Today everyone wants to know more about what’s in their food, but do you know what’s in your single malt? Bruichladdich is the first major Distillery to fully embrace this new ‘age of transparency’. They go to extreme lengths to produce whisky, the flavour coming from not just the process, but ALL the ingredients. It is now time to find out exactly what those are.
While many producers aim for absolute consistency in their flagship bottle, Bruichladdich are stepping away from tradition with the Classic Laddie and the Laddie Eight. Rather than practise caramel colouring or chill-filtering to homogenise their whisky, they want to celebrate those differences. Not surprising since these are anything but ‘standard’ bottlings.
Enter the batch code printed on the back of those bottles on their website, and it will reveal the unique recipe. Batch 19/999 of the Classic Laddie is made up of 76 different casks, comprising five vintages of spirit, three different barley types and eight different cask types! Each batch will be subtly different, though still showing the celebrated elegant, floral Bruichladdich style.
The goal is for you to be able to trace that individual batch’s ingredients from origin to bottling. Every separate thing that subtly influences the taste of the final blend can be found. Barley origin, cask type and provenance, and the age of the youngest component. Basically, as much information as they are legally allowed to provide. No hidden measures.
Brought up on Islay, Adam left the island to go to university, but soon returned and began working as a tour guide at Bruichladdich, which is where he claims his education really began.
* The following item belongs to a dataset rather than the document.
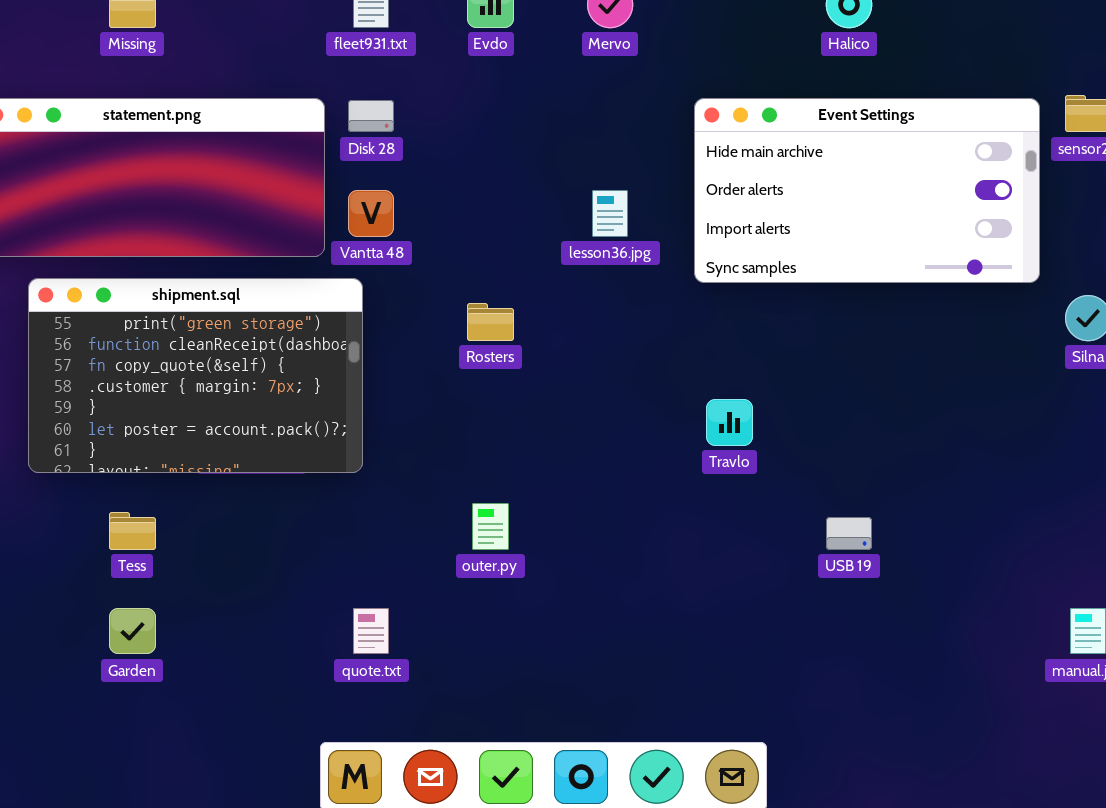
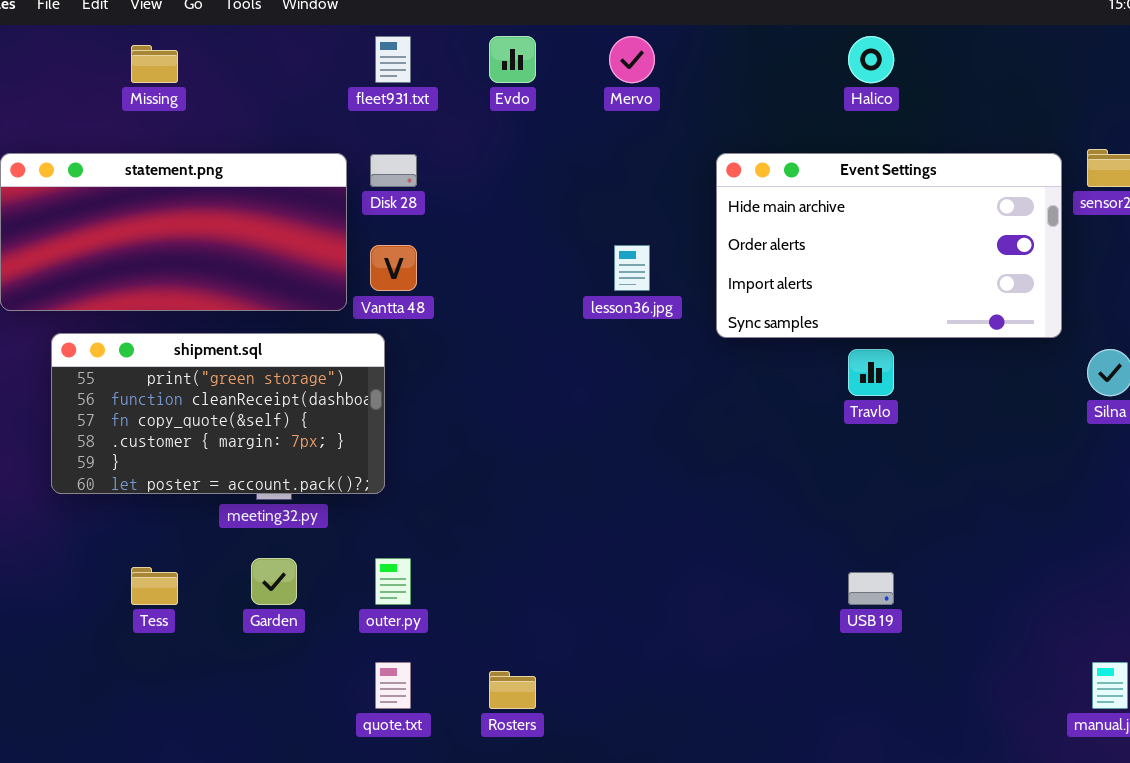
shipment.sql: [28,278,363,473] -> [51,333,385,494], resized
Rosters: [467,303,514,341] -> [489,671,536,709], moved
Travlo: [706,399,753,446] -> [848,349,894,396], moved
outer.py: [472,503,509,550] -> [375,558,411,605], moved
Garden: [109,608,156,654] -> [251,558,297,605], moved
Adam quickly moved from the visitor centre to become a warehouseman, mashman, and then stillman, before being appointed Head Warehouseman. His hard-working ethos and natural skills as a blender soon caught the eye of Jim McEwan, and he began a long apprenticeship, shadowing the Master Distiller as he monitored the maturation of whiskies in the warehouses.
In 2015, when Jim retired, Adam Hannett became head distiller at Bruichladdich, the man now ultimately responsible for the quality of spirits at the Progressive Hebridean Distillery.